***** EXTRACTED INFORMATION *****

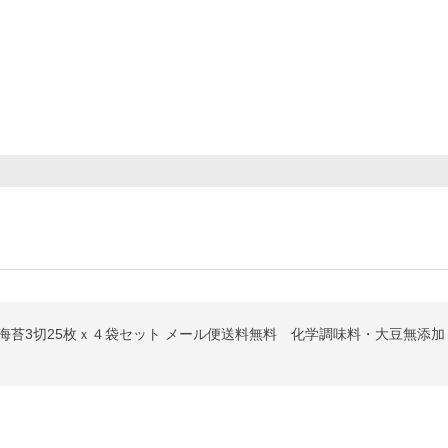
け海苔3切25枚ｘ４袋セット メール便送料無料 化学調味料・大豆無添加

*****
***** EXTRACTED INFORMATION *****

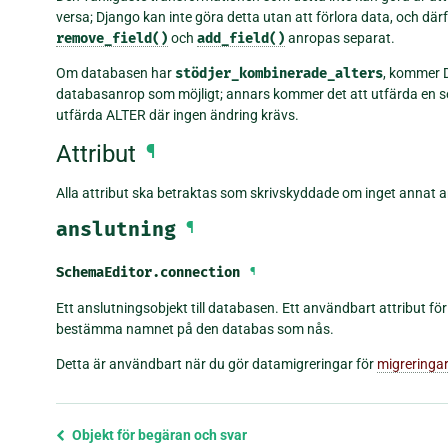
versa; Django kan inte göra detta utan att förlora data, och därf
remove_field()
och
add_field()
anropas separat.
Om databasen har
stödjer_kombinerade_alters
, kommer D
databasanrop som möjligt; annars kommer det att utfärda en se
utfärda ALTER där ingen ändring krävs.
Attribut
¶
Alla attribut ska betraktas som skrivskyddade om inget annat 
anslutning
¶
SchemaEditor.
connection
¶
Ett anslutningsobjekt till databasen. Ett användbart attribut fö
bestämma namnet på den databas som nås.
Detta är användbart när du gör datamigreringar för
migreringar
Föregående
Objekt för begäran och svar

*****

YOUR OBJECTIVE → Scan the listing above. Collect all lines with the word "utfärda".

SOLUTION TO THE PROBLEM →
databasanrop som möjligt; annars kommer det att utfärda en se
utfärda ALTER där ingen ändring krävs.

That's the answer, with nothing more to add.